Exercise text:
──────────────────────────────

Long COVID is defined by the CDC as “new, returning, or ongoing health problems” occurring 4 or more weeks after being initially infected with SARS-CoV-2. It has been linked to more than 200 symptoms.
Researchers from the Penn State College of Medicine and two universities in Australia searched PubMed, Scopus, the WHO Global Literature on Coronavirus Disease, and CoronaCentral databases for studies published from December 2019 through March 2021.
They identified 2,100 studies, including 57 studies with 250,351 survivors of COVID-19 who met trial inclusion criteria. The mean age of survivors was 54.4 years, 140,196 (56%) were male and 197,777 (79%) were hospitalized with acute COVID-19.
The researchers classified symptoms as short term (occurring 1 month after COVID-19 diagnosis or discharge), intermediate (2 to 5 months) and long term (6 months).
After 1 month, 54% of people experienced at least one long COVID symptom (interquartile range [IQR], 45%-69%), and the rate remained similar over the following months. Between 2 and 5 months, 55% experienced at least one symptom (IQR, 34.8%-65.5%). At 6 months, 54% were still experiencing at least one symptom (IQR, 31%-67%).
“These findings confirm what many health care workers and COVID-19 survivors have been claiming, namely, that adverse health effects from COVID-19 can linger,” Vernon Chinchilli, PhD, co-lead study investigator and chair of the department of public health sciences at the Penn State College of Medicine, said in a news release.
Researchers assessed 38 clinical manifestations in three categories — organ systems (neurologic, respiratory, digestive, etc.), constitutional symptoms and functional mobility.

──────────────────────────────

Records from a collection:
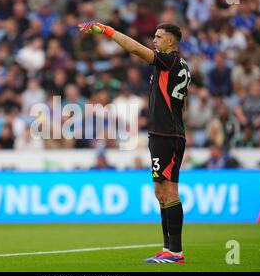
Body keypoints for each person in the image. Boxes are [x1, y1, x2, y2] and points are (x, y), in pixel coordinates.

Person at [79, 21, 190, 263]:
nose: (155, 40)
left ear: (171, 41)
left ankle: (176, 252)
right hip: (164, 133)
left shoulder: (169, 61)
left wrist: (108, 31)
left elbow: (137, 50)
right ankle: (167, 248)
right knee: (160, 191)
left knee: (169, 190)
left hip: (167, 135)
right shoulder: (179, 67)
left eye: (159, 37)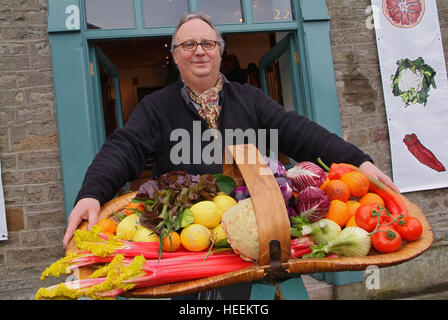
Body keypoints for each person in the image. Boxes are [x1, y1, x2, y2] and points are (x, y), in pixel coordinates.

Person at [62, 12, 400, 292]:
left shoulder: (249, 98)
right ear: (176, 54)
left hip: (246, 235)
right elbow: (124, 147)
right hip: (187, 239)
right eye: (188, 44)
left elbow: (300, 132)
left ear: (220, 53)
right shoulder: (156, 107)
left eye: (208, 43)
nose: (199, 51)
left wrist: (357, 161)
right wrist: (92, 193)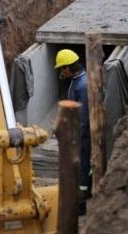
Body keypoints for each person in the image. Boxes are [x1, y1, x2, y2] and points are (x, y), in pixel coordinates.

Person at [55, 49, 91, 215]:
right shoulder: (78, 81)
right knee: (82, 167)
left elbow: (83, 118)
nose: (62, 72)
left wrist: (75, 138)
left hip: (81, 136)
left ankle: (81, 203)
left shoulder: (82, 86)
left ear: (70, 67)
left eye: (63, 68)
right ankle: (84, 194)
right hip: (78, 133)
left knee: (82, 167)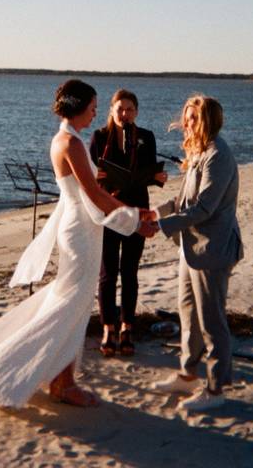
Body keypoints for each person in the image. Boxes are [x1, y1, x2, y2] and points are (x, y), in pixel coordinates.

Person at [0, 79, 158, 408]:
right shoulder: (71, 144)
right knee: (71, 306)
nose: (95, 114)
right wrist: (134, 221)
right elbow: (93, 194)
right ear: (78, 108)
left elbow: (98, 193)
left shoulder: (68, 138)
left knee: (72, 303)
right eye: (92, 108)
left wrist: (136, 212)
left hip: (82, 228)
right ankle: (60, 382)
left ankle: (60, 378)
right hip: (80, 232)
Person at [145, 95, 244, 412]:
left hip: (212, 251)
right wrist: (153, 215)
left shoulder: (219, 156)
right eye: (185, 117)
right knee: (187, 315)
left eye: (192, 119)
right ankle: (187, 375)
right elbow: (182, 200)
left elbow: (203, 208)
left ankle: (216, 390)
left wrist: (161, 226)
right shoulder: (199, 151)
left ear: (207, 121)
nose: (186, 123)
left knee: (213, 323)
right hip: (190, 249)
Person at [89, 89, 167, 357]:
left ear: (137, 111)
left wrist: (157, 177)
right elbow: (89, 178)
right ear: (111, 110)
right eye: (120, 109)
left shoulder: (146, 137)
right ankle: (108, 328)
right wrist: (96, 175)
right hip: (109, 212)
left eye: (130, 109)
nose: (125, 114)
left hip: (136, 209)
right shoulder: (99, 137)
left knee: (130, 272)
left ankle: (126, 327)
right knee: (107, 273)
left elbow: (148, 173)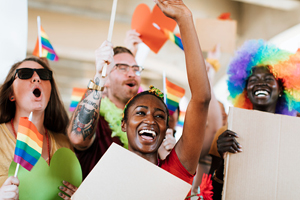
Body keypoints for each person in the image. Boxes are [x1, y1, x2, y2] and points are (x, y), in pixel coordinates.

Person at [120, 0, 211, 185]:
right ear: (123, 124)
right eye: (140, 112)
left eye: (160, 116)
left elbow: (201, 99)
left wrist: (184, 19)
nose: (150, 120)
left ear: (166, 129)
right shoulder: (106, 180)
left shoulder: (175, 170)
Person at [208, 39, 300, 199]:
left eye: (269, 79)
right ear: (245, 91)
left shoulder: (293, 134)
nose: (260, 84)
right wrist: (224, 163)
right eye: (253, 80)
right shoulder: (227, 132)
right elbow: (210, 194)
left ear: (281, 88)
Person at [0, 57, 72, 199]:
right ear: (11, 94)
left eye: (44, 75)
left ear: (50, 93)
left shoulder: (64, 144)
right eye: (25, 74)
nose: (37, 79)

──────────────────────────────

Task goal: From the long COVID text above, quote the part that starts with the words containing "Researchers from the" and ends with "with acute COVID-19.".

Solution below:
Researchers from the Penn State College of Medicine and two universities in Australia searched PubMed, Scopus, the WHO Global Literature on Coronavirus Disease, and CoronaCentral databases for studies published from December 2019 through March 2021.
They identified 2,100 studies, including 57 studies with 250,351 survivors of COVID-19 who met trial inclusion criteria. The mean age of survivors was 54.4 years, 140,196 (56%) were male and 197,777 (79%) were hospitalized with acute COVID-19.